どこからお答えしたらいいのか迷ってしまいますが、まず日本の状況を説明しておきます。現在、日本には、いわゆる野生動物保護(管理)官と呼ばれる国 家公務員はおりません。各国立公園にレンジャーと呼ばれる環境省の管理官はいますが、仕事内容としては、欧米でみられるような野生動物を調査研究し、人と動物の軋轢を軽減するよう管理する、ところからはほど遠いものです。しかし、最近少しずつですが、各県(場合によっては市町村)で野生動物の専門家を雇い、調査研究や保護管理を担うポストを作るところが増えています(例えば、北海道環境科学センター、知床財団、岩手県環境科学センター、長野県環境保全研究所、兵庫県立人と自然の博物館、など)。

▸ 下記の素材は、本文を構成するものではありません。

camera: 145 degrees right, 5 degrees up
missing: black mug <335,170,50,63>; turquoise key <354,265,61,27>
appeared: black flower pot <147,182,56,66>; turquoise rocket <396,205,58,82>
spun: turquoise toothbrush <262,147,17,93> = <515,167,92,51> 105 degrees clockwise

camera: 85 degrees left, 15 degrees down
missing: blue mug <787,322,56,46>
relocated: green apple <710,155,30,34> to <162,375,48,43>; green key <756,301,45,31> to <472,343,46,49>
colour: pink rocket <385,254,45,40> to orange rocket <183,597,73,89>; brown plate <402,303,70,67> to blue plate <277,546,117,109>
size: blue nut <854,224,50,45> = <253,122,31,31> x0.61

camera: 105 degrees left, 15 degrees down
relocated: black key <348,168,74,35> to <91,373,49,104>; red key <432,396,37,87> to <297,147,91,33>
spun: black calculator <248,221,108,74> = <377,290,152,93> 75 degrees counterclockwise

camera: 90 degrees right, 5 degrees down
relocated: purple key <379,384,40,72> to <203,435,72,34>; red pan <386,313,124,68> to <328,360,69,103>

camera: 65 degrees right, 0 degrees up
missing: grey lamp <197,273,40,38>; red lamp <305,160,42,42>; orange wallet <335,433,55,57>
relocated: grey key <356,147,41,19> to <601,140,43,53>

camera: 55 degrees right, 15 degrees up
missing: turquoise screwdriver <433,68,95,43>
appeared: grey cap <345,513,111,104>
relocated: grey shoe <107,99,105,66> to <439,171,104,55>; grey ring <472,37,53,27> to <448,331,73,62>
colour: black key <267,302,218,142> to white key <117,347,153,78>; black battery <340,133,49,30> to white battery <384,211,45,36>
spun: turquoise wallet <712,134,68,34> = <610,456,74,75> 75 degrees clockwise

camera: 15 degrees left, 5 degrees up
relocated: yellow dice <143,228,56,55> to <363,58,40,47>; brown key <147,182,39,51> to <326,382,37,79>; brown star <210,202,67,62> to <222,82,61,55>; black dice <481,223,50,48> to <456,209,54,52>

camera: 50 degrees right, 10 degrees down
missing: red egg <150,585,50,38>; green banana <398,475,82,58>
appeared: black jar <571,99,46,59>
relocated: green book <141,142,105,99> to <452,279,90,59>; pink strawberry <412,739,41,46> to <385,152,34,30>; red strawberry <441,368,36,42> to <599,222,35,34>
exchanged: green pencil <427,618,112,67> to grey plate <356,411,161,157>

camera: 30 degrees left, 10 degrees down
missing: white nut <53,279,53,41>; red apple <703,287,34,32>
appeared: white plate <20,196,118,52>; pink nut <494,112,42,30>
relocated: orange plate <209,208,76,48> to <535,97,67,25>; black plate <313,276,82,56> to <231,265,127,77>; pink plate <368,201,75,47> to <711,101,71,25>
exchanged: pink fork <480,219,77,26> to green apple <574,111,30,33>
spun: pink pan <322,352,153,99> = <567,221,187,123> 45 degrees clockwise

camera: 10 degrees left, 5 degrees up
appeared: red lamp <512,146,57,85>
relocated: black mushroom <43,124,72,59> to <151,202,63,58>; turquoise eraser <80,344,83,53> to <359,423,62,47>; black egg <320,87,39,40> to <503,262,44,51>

それだけ人と野生動物の軋轢問題は大きく、専門家でないと対応できないことがわかってきたのでしょう。昨年のクマ出没問題などはその典型だと思います。
一方、諸外国では、アメリカ合衆国、カナダ、アフリカの国立公園などでは、国または州政府に野生動物保護管理官と呼ばれる専門家がいて、野生動物の科学的な管理を行なっています。大学にも、そのようなカリキュラムやコースがあって、野生動物専門家になるための教育体制が整っています。日本からも留学する人が最近増えています。ただし、日本人がこれらの教育を受けたからといって現地で野生動物保護管理官のポストに就くことは極めて難しいことだと思います。結局は、職となると日本で求めなければならないので、必ずしも外国で勉強することがいいとは言い切れないと思います。
翻って日本での野生動物保護管理官になるための教育システムはというと、残念ながらほとんどないのが現状です。いくつかの大学にある(例えば理学部や農学部の)動物学コースを学んできたものが、その延長線上で保護管理の仕事に就くというのがこれまでの実態だろうと思います。獣医学の中では、最近野生動物医学という学問が台頭してきて、日本野生動物医学会(事務局:岐阜大学)という学会もでき、最近この学会主催の学生向けサマーショートコースなど、 教育コースも設定さ れています。
野生動物保護管理官の仕事は、必ずしも獣医学の貢献だけで済むものではありま せんので、生態学や動物学、環境科学など幅広い知識と経験が必要だと思います。
どの道を選ぶかは個人の考え、向き不向きや経済状態などによって違ってくると思 いますが、獣医学(野生動物医学)も野生動物保護管理に必要とされている学問分野の一つであることは間違いありません。